Smith after voting for the first time. Pic: Ella Smith

One of our Eastlondonlines reporters, Ella Smith, moved to Lewisham to study at Goldsmiths, University of London and has been discovering all the things that come along with that. Here’s her story.

Moving abroad is a unique challenge in many ways; one of those ways is figuring out how you’re going to vote while outside of your home country. There have been 46 presidents in United States history since the first election in 1788.

When I relocated to London two years ago, voting wasn’t a top priority amid the flurry of adjustments. However, in February, political advertisements flooded my view, urging me to consider various candidates.

Early experiences

In 2022, my first year in London, I was able to vote for the first time, but there was no presidential election to participate in. However, there were local elections in my hometown, Traverse City, Michigan.

Voting in those was straightforward; I researched candidates online, aligned their views with mine, and made my choices.

However, this year has proven to be more complicated.

This marks my first opportunity to vote in a presidential election, adding pressure to select the candidate best suited to lead the country.

Michigan’s primaries occurred on February 27, but my ballot arrived about a month earlier to ensure a timely return to Michigan.

Primaries precede the general election, where political parties choose their candidates.

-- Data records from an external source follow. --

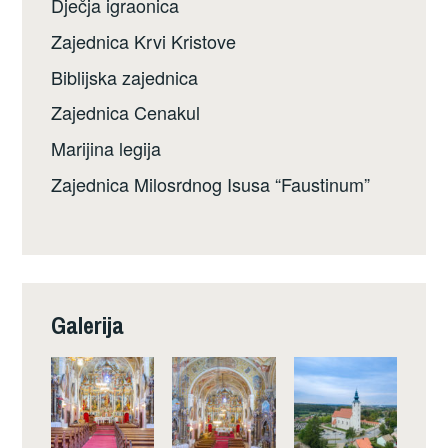
Dječja igraonica
Zajednica Krvi Kristove
Biblijska zajednica
Zajednica Cenakul
Marijina legija
Zajednica Milosrdnog Isusa “Faustinum”
Galerija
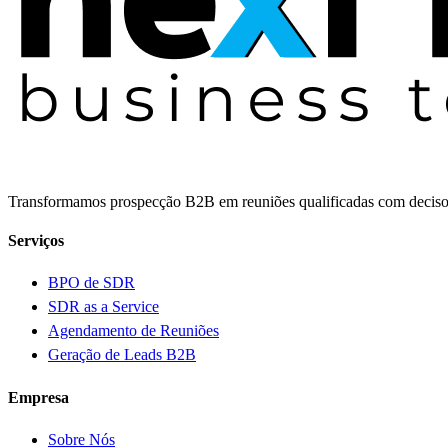
Transformamos prospecção B2B em reuniões qualificadas com decisor
Serviços
BPO de SDR
SDR as a Service
Agendamento de Reuniões
Geração de Leads B2B
Empresa
Sobre Nós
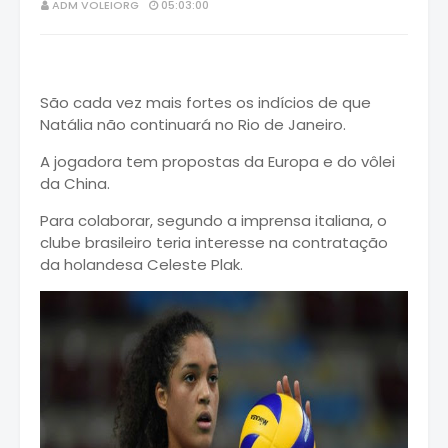
ADM VOLEIORG
05:03:00
São cada vez mais fortes os indícios de que
Natália não continuará no Rio de Janeiro.
A jogadora tem propostas da Europa e do vôlei
da China.
Para colaborar, segundo a imprensa italiana, o
clube brasileiro teria interesse na contratação
da holandesa Celeste Plak.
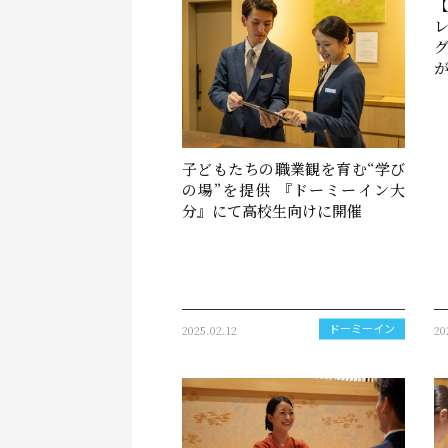
【
子どもたちの職業観を育む“学び
の場”を提供 『ドーミーイン大
分』にて高校生向けに開催
2025.02.12
20
ドーミーイン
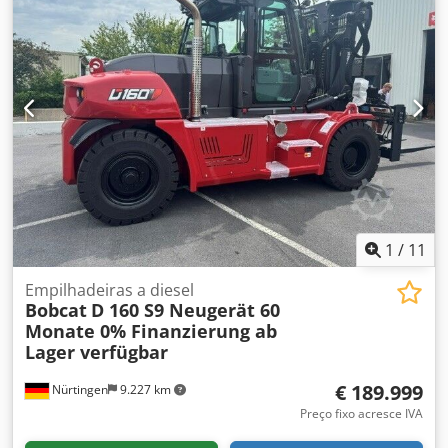
1
/
11
Empilhadeiras a diesel
Bobcat
D 160 S9 Neugerät 60
Monate 0% Finanzierung ab
Lager verfügbar
€ 189.999
Nürtingen
9.227 km
Preço fixo acresce IVA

Michigan practices an ‘open primary,’ allowing voting across party lines, unlike ‘closed primaries’ requiring party affiliation.

The Decision

While looking over my ballot, I deliberated for a long time. While leaning Democrat, I hesitated to support Joe Biden due to concerns about his handling of the Israel-Palestine conflict. On the ballot were Biden, Marianne Williamson, and Dean Phillips.

Unfamiliar with Williamson and Phillips, I researched them.

Phillips initially appealed to me until I learned of his intention to appoint tech moguls to his cabinet. Wanting competent officials, I reconsidered. Williamson, though strong on issues I support, dropped out after the Nevada primary.

I was reluctant to vote for Biden, so I consulted my family, who, despite differing views, preferred him over Donald Trump. My grandmother’s fear of another Trump term cemented my decision:

“I don’t really want to [vote for him] either, but the idea of Trump being in office again is enough to scare me into voting for Biden a million more times.” 

As I marked the ballot for Biden, I felt relief mixed with apprehension. Weeks later, a social media campaign urged voting ‘Uncommitted’ to protest Biden’s stance on Israel.

I had already sent off my ballot, and I was upset that I wouldn’t get the chance to stand for something I agreed with. I still am upset now, but I’ve been able to feel better knowing that so many of my peers and friends voted ‘Uncommitted’ to show the president that we disagree with his stance and that he needs to say something to end the violence. 

100,000 people voted ‘Uncommitted’ in this election, while in 2020 only 19,106 did. Pic: Element5 Digital/Unsplash

Primary Results

Michigan’s Democratic primaries favoured Biden, followed by ‘Uncommitted,’ Williamson, and Phillips. In the Republican primaries, Donald Trump led, followed by Nikki Haley, then ‘Uncommitted,’ and Ron DeSantis.

Reflecting on my choice, I realised that despite being in London, my vote remained significant. The path to casting my primary ballot mirrored the complexities of politics itself. And come November, I’ll vote in a presidential election for the first time, even from across the Atlantic.